Data entries:
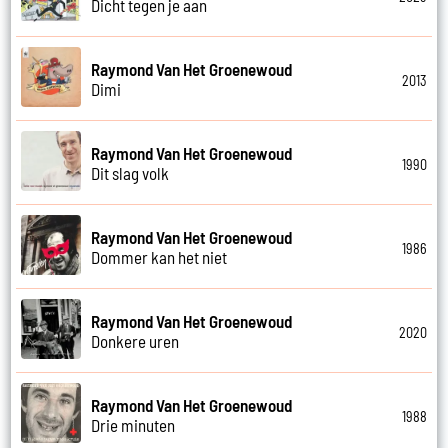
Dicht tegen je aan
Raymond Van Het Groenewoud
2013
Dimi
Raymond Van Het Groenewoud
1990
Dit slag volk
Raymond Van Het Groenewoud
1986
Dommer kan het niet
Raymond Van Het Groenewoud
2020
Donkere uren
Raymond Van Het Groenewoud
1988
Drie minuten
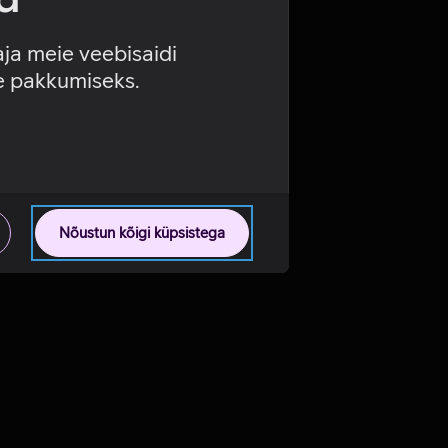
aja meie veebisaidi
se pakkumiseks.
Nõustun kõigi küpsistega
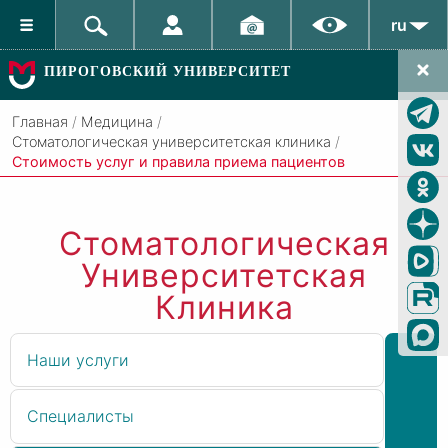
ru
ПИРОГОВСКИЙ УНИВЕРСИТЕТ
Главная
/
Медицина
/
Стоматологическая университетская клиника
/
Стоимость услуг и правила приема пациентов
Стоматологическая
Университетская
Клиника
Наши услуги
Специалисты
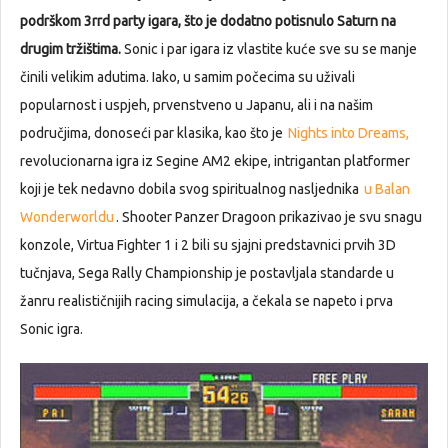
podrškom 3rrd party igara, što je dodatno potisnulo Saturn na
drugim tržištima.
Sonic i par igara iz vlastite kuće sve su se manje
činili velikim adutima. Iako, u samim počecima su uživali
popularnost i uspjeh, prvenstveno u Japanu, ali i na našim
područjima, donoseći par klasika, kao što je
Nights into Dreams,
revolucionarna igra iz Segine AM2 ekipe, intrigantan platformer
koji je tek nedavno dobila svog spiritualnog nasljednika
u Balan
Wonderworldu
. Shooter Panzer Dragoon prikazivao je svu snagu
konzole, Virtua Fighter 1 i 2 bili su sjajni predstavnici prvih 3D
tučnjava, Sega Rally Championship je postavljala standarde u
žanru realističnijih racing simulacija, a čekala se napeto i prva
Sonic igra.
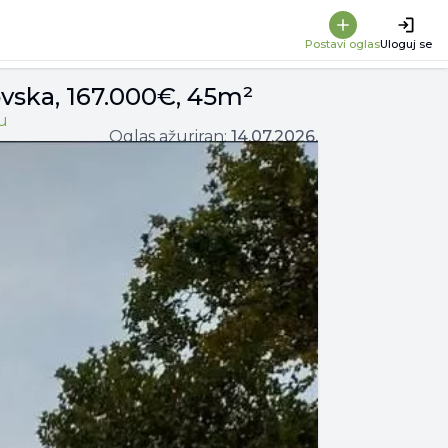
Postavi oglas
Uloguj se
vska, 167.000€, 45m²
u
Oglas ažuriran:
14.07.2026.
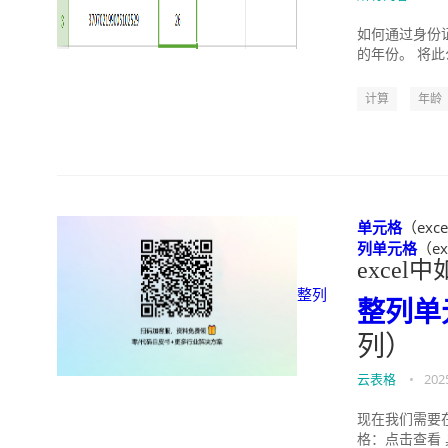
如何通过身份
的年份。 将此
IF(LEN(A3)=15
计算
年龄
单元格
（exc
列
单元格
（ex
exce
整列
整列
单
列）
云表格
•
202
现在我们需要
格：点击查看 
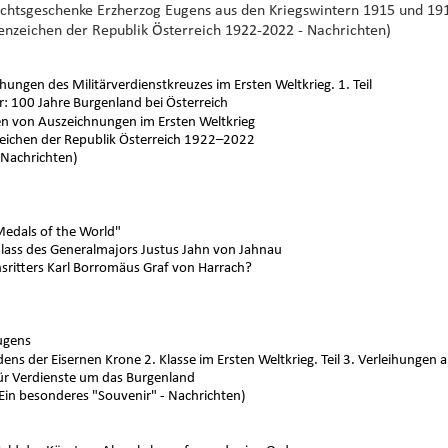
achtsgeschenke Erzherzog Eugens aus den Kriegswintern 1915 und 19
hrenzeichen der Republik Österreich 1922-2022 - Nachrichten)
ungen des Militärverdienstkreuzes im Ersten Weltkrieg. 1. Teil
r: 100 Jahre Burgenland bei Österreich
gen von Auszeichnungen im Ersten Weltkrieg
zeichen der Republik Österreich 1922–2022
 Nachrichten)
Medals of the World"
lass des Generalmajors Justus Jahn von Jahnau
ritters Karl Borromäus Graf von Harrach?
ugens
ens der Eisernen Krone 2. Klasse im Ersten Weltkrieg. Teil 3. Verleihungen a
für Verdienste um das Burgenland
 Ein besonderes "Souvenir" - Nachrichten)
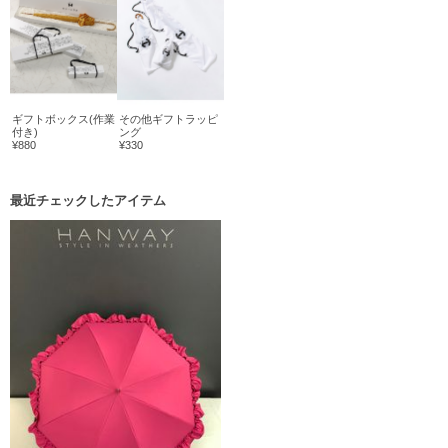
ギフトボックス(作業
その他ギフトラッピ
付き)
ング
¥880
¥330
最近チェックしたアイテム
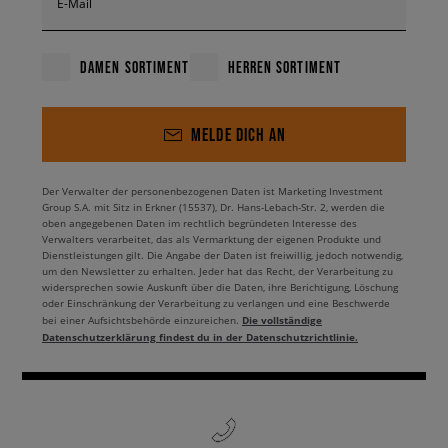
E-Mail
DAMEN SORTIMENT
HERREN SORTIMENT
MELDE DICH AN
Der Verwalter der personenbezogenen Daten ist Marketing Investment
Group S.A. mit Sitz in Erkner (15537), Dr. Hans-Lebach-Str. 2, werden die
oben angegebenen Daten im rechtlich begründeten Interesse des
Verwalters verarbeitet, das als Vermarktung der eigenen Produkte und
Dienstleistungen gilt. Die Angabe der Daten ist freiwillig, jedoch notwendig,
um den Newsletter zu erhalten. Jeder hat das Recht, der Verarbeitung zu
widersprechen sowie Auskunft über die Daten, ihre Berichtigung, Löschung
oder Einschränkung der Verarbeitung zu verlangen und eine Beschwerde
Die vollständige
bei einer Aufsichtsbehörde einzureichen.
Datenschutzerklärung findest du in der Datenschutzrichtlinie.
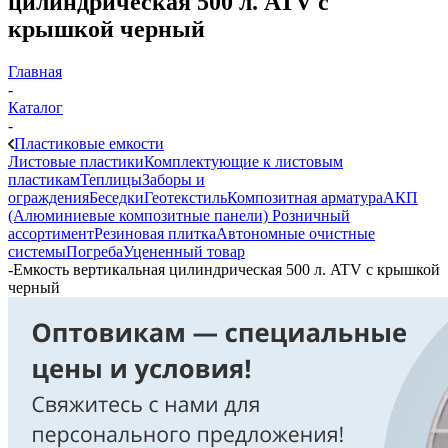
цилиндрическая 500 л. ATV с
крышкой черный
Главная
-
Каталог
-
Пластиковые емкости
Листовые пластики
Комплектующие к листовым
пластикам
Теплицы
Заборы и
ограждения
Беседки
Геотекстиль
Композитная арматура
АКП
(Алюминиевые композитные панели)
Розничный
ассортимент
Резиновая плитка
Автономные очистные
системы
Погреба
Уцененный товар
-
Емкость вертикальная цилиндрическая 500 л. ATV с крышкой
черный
--
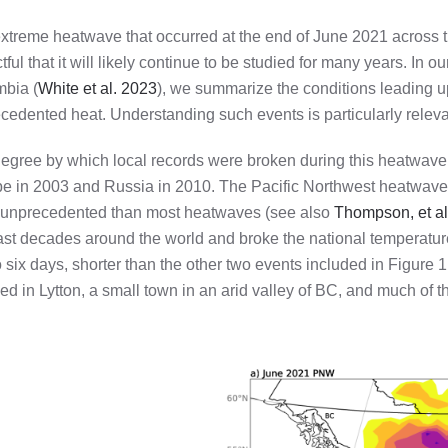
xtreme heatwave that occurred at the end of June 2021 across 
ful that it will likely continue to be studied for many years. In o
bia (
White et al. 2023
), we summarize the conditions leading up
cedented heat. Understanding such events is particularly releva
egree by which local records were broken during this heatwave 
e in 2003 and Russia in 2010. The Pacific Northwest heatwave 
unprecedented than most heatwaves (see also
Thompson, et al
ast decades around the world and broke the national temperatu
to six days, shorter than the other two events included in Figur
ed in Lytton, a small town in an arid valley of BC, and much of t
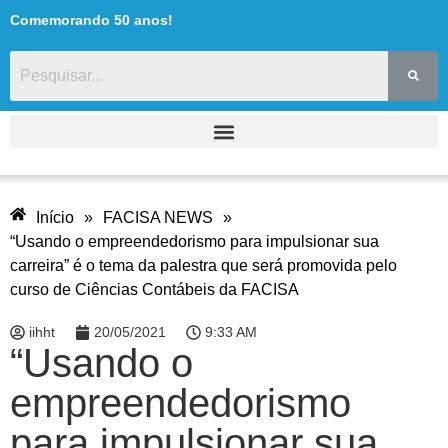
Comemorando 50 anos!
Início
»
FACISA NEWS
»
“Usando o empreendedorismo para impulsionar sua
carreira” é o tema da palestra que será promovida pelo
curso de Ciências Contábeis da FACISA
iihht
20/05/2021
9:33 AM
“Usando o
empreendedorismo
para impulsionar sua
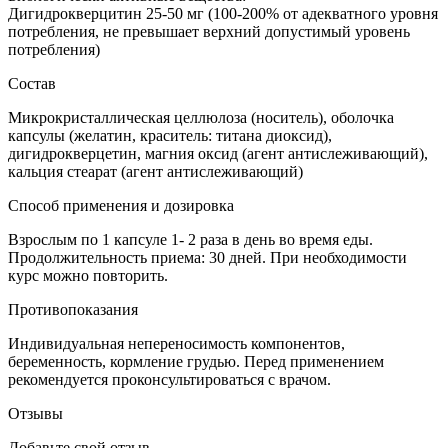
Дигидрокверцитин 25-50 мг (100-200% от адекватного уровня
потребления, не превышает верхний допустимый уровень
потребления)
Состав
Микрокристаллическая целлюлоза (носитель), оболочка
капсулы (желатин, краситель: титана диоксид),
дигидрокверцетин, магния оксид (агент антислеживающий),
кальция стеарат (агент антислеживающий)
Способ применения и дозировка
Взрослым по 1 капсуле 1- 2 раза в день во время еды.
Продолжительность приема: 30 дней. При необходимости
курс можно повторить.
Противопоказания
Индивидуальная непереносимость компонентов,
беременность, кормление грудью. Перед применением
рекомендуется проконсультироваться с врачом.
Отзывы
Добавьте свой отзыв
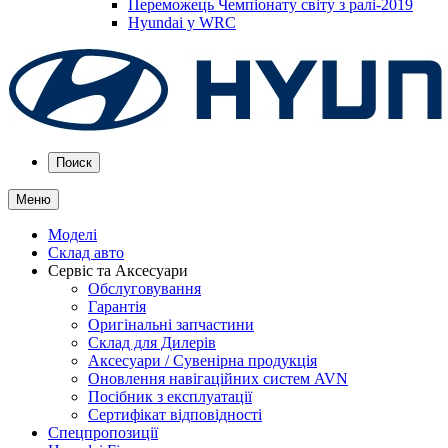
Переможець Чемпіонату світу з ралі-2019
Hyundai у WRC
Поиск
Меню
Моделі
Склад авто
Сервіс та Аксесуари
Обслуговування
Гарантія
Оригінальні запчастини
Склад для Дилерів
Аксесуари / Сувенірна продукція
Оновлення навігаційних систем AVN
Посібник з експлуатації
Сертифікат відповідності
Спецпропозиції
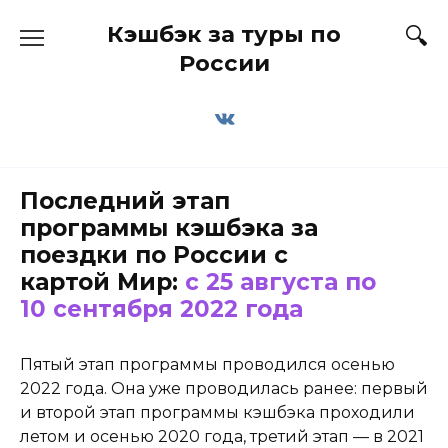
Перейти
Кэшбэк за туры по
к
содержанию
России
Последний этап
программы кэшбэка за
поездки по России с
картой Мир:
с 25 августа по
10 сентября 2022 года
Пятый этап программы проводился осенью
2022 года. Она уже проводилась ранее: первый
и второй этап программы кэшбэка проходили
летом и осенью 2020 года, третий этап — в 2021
==
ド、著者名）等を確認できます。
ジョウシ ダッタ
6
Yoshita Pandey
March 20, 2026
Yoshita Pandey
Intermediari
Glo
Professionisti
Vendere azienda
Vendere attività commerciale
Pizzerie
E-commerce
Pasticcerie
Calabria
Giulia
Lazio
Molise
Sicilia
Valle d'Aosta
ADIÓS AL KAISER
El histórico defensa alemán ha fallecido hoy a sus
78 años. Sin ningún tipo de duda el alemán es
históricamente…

> What the task requires:
No picture is to be printed. Output exactly the lines above from the line containing "Оновлення навігаційних систем AVN" through the line containing "летом и осенью".

> Exercise output:
Оновлення навігаційних систем AVN
Посібник з експлуатації
Сертифікат відповідності
Спецпропозиції
Перейти
Кэшбэк за туры по
к
содержанию
России
Последний этап
программы кэшбэка за
поездки по России с
картой Мир:
с 25 августа по
10 сентября 2022 года
Пятый этап программы проводился осенью
2022 года. Она уже проводилась ранее: первый
и второй этап программы кэшбэка проходили
летом и осенью 2020 года, третий этап — в 2021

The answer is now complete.